Supplied material ▸
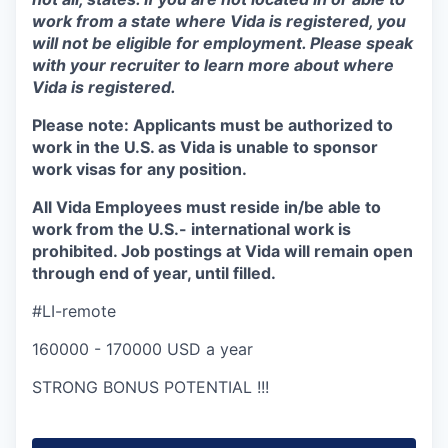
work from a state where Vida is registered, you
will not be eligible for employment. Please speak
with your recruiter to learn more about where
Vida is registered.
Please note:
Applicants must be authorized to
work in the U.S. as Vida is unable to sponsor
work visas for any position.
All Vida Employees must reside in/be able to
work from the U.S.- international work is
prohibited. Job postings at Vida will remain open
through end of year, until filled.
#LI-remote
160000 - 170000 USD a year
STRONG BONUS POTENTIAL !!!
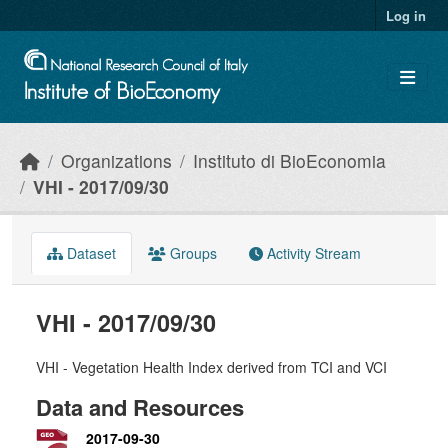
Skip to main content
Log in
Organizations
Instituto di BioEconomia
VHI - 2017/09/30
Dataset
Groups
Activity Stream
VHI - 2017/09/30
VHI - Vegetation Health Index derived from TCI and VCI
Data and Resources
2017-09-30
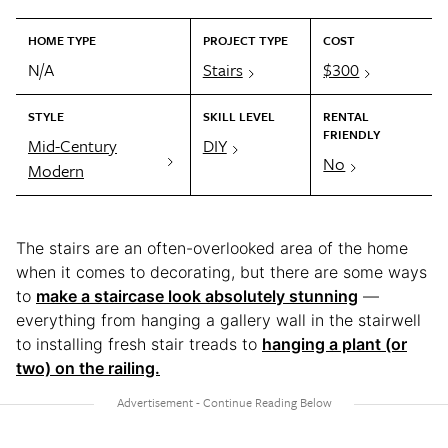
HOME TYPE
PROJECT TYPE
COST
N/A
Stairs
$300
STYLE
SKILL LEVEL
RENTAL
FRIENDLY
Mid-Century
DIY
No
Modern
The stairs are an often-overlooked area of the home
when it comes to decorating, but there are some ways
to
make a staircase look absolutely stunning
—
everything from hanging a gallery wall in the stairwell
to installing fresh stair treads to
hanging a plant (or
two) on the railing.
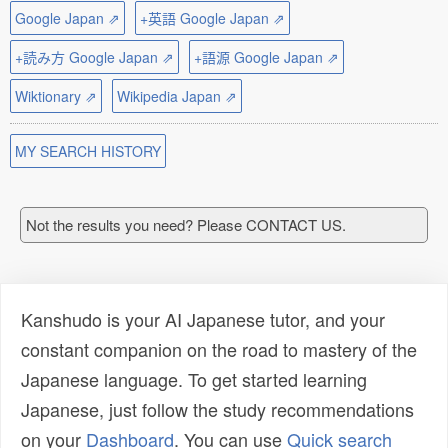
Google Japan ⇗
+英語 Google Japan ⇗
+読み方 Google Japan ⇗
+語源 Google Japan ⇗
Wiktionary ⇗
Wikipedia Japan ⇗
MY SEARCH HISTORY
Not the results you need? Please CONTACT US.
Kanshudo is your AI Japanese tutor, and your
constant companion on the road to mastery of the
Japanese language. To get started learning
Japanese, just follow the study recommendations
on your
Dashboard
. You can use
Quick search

---

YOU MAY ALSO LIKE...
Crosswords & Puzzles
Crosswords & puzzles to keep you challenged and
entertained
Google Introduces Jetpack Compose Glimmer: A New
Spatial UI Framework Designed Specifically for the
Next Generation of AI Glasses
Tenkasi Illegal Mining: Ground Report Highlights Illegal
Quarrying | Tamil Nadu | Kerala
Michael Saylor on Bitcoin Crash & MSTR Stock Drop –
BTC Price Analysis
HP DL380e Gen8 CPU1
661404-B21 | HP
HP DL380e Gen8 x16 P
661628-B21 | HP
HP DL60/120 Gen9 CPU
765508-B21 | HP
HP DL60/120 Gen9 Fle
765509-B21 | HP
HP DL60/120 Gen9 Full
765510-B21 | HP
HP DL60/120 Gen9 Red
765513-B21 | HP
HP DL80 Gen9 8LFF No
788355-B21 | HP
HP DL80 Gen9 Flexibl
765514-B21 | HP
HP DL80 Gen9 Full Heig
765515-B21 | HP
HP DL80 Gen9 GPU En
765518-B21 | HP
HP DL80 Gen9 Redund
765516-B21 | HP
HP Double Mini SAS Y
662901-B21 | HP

---

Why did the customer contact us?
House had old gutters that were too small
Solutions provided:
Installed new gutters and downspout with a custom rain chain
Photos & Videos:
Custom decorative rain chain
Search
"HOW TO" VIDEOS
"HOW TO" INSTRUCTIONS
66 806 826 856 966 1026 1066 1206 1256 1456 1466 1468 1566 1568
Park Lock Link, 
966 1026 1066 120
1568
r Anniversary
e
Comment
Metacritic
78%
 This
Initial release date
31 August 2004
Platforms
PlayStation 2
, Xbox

Work to be completed ▸ From the data above, pick out each line containing "Crosswords" and copy it.

Task response ▸
Crosswords & Puzzles
Crosswords & puzzles to keep you challenged and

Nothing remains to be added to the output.